__Selected excerpt__
The Chinese EV Dilemma: Subsidized Yet Striking

Revised: June 28, 2024

This blog post has been updated to incorporate newly identified data and information. We appreciate the feedback from readers of the original post issued on June 20, 2024.

Trustee Chair in Chinese Business and Economics  >  Trustee China Hand

Introduction

The global war over electric vehicles (EV) has heated up in the past few weeks and threatens to get even hotter in the coming months. On June 12, 2024, the European Commission announced provisional penalty tariffs ranging from 17.4% to 38.1% against EVs imported from China. The European Union’s (EU) move to counter Chinese subsidies followed the Biden administration’s imposition of tariffs in mid-May against a range of high-tech products from China, including 100% tariffs on EVs and 25% on EV batteries. 

This should come as no surprise to anyone. In our 2020 report, The Coming NEV War?I speculated that the relative calm at that point – when China was exporting only a small number of cars which were mainly going to Bangladesh and India – could give way to greater tensions.

__Assignment__
Reproduce the blog post on Chinese electric vehicles word for word, everything from "Introduction" down to "on EV batteries.".

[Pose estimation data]
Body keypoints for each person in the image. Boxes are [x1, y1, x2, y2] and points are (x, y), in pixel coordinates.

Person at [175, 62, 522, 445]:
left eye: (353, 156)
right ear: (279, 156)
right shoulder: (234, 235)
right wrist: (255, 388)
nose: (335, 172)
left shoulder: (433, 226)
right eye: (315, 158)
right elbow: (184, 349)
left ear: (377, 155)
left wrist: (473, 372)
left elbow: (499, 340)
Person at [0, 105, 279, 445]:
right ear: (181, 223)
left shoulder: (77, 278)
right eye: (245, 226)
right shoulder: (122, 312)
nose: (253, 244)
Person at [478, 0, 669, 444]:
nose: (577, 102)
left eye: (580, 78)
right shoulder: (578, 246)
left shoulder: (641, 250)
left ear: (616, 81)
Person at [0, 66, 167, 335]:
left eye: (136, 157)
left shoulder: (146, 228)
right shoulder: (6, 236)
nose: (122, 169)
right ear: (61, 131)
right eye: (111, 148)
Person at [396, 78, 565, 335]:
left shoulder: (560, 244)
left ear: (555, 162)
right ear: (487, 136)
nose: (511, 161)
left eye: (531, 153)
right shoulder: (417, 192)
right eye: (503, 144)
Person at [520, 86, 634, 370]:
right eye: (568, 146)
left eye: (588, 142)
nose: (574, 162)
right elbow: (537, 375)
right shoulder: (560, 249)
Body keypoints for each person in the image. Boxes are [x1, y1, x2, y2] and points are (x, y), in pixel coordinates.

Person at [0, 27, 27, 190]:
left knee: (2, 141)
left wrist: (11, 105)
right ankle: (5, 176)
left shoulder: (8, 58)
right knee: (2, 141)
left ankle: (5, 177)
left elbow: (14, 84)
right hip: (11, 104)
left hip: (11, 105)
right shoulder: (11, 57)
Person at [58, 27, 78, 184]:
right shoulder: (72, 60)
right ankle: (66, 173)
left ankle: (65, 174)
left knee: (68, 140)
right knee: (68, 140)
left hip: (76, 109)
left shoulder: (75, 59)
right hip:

==

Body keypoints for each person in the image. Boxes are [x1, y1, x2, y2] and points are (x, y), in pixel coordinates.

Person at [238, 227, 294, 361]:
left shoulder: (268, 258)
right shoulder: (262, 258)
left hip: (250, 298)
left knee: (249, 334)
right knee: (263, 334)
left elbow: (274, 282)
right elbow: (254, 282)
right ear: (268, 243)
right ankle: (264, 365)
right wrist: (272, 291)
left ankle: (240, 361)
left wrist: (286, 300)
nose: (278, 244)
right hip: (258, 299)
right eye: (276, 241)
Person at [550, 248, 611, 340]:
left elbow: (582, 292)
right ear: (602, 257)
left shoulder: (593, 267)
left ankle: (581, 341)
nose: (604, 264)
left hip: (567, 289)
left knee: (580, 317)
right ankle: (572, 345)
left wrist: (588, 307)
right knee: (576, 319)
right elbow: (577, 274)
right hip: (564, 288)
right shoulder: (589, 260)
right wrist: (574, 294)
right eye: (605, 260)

__Task result__
Introduction

The global war over electric vehicles (EV) has heated up in the past few weeks and threatens to get even hotter in the coming months. On June 12, 2024, the European Commission announced provisional penalty tariffs ranging from 17.4% to 38.1% against EVs imported from China. The European Union’s (EU) move to counter Chinese subsidies followed the Biden administration’s imposition of tariffs in mid-May against a range of high-tech products from China, including 100% tariffs on EVs and 25% on EV batteries.